AVAILABLE DATA section start
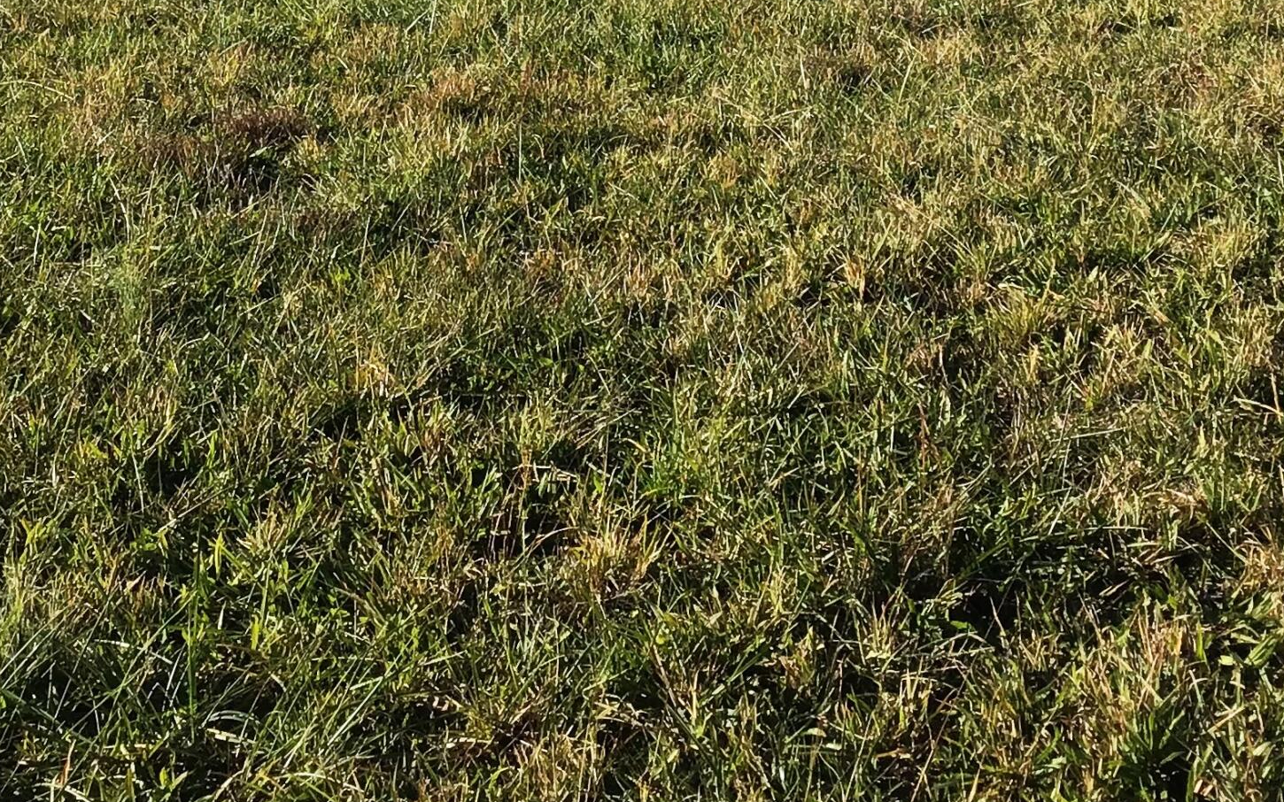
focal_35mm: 68
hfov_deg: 30.2
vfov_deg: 18.1
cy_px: -175
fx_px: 2379
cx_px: 599
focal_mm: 3.3
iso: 25
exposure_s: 1/1072
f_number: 2.4
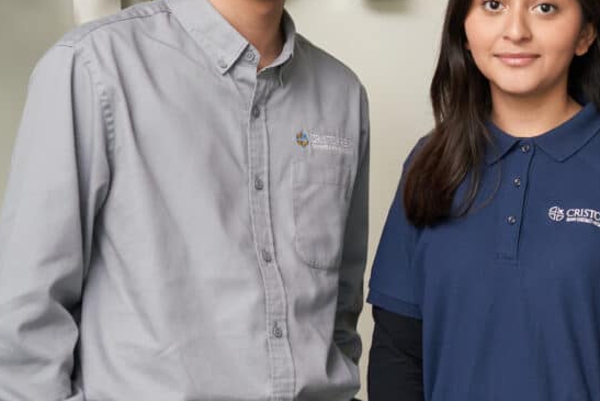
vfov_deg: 13.5
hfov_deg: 19.2
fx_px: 1684
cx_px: 695
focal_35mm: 101
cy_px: 103
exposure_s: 1/200
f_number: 3.5
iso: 400
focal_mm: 36
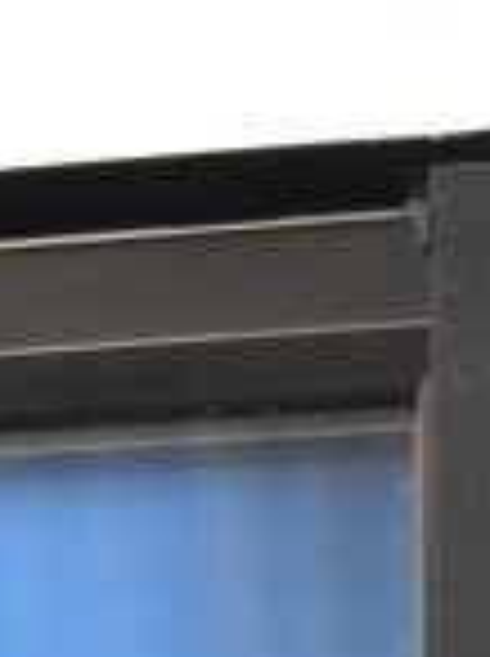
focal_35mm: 217
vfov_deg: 8.0
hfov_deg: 6.4
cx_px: 1254
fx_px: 4108
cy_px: 1919
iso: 2000
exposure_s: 1/40
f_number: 4
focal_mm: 24
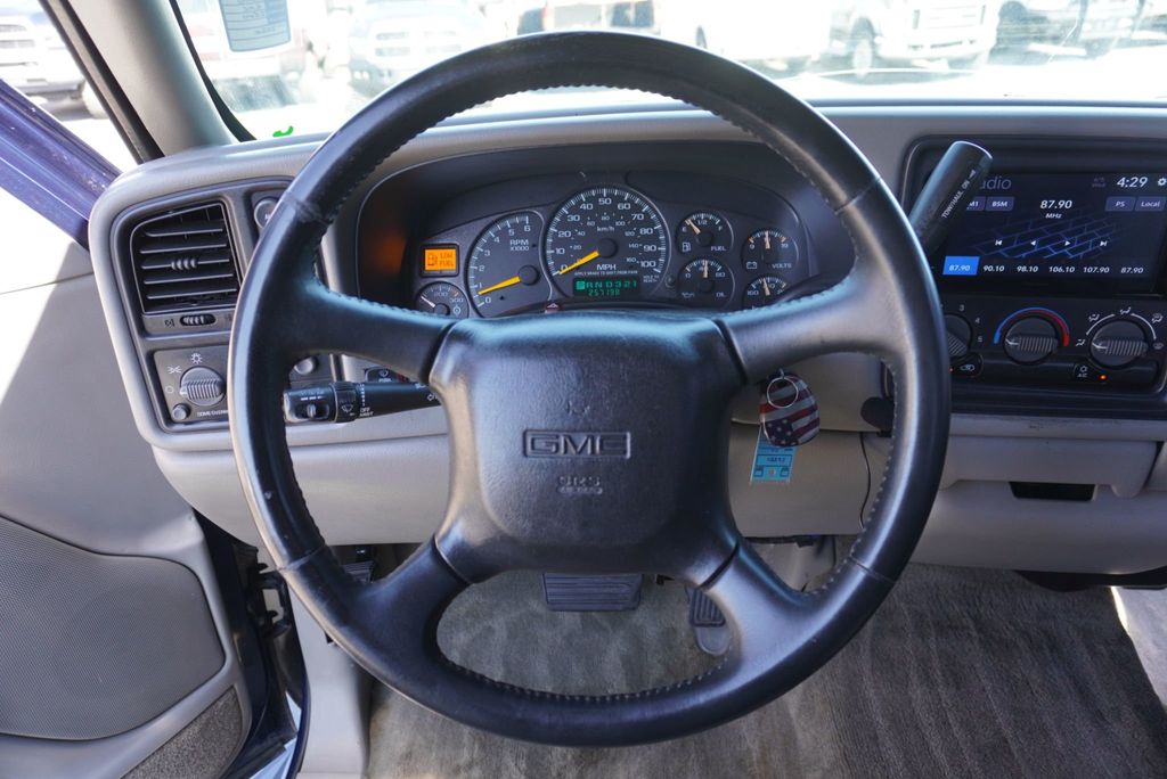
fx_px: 778
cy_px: 390
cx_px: 584
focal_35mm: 24
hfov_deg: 73.7
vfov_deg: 53.2
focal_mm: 16
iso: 200
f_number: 4
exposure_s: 1/60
AVAILABLE DATA section end
Transcribe all the data word for word; the images stay out.

__TASK SOLUTION__
focal_35mm: 68
hfov_deg: 30.2
vfov_deg: 18.1
cy_px: -175
fx_px: 2379
cx_px: 599
focal_mm: 3.3
iso: 25
exposure_s: 1/1072
f_number: 2.4
vfov_deg: 13.5
hfov_deg: 19.2
fx_px: 1684
cx_px: 695
focal_35mm: 101
cy_px: 103
exposure_s: 1/200
f_number: 3.5
iso: 400
focal_mm: 36
focal_35mm: 217
vfov_deg: 8.0
hfov_deg: 6.4
cx_px: 1254
fx_px: 4108
cy_px: 1919
iso: 2000
exposure_s: 1/40
f_number: 4
focal_mm: 24
fx_px: 778
cy_px: 390
cx_px: 584
focal_35mm: 24
hfov_deg: 73.7
vfov_deg: 53.2
focal_mm: 16
iso: 200
f_number: 4
exposure_s: 1/60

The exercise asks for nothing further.